Неужели пришли? Какие ответственные разбойники!
Их главарь жмется к стене, всем видом демонстрируя покаяние. Оно глубже океана и попирает небосвод. Бандиты встают на колени.
Мне становится неудобно.
Я тут всего раз залпонул, а у меня уже количество фанатов в пять раз возросло.
Киваю на приветствие, чую преподобностью, что опять мне попадет от старушки Авроры. Эти то, тоже небось употребляют. И не только алкоголь.

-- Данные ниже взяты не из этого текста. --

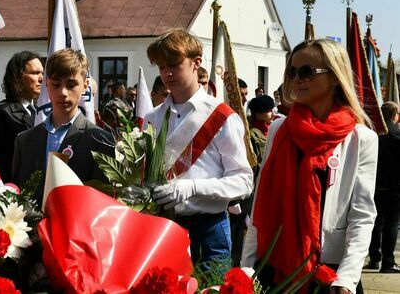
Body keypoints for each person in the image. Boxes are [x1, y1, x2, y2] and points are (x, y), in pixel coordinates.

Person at [242, 38, 378, 294]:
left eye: (307, 72)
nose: (297, 79)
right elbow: (262, 202)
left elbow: (362, 216)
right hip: (276, 265)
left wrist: (347, 277)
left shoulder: (361, 138)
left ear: (335, 77)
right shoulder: (279, 129)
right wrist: (247, 265)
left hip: (332, 274)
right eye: (293, 72)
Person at [145, 28, 253, 273]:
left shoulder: (222, 116)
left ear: (196, 63)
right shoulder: (152, 118)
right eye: (162, 67)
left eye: (174, 64)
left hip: (209, 228)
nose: (167, 73)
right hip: (163, 226)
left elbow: (244, 182)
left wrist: (193, 187)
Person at [11, 49, 114, 205]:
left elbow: (103, 201)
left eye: (71, 84)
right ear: (46, 84)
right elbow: (17, 195)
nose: (63, 92)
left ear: (85, 86)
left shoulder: (100, 140)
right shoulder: (24, 141)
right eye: (56, 84)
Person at [229, 94, 276, 267]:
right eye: (268, 111)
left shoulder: (272, 130)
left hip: (267, 188)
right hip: (252, 190)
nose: (271, 114)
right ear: (258, 113)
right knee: (241, 231)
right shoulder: (251, 135)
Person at [0, 51, 43, 182]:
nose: (41, 78)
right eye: (35, 73)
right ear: (17, 77)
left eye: (42, 73)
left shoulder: (42, 111)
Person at [367, 101, 400, 273]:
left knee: (375, 223)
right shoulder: (397, 133)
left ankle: (374, 258)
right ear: (395, 115)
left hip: (374, 184)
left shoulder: (374, 132)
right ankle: (388, 262)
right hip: (394, 186)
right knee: (391, 224)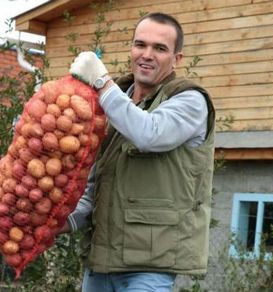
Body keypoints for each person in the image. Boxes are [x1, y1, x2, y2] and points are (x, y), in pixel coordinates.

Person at [61, 12, 215, 292]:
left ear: (176, 59)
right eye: (140, 45)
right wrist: (57, 222)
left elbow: (149, 133)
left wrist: (102, 82)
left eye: (159, 48)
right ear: (131, 49)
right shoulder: (114, 104)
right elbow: (94, 185)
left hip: (150, 269)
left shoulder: (190, 101)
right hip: (101, 263)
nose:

– Да пребудет с вами сила! – благословляю новообращенных и утаскиваю мумию в самый дальний темный угол часовни.
– Прости, друг, но мы не сможем создать группу по интересам.
– Чего? – втягивает носом воздух не мой, не бывший не муж. Нос его при этом двигается отдельно от лица. И кажется, может запылесосить меня внутрь вместе с кислородом.
– Нам с тобой лететь разными рейсами, – поясняю для пережитков пирамидального общества.
– Чё?
– Инстограмм через плечо!
– Че?
– Дороги здесь наши расходятся! – я даже громче говорить начинаю. А то мумиё совсем засохшее попалось. – Прости, прощай. Не забывай.
Тут Тутанхамон хватает меня за накидку, тянет к себе и страшным голосом рычит:
– Хватит! Он приходил ко мне! Сказал, что ты мертва! Душа в аду, а тело гниет изнутри!
Худые люди, обычно, злые.
Знаю, предубеждение. Но оно подтверждается постоянно. И угли вместо глаз тому доказательство. Он же ненавидит монашку! Бедная девочка! Что ж ты его не добила? Таких нельзя оставлять за спиной, мстить начнут.
– Лапы убери. Тут церковь, а не пирамида Хеопса!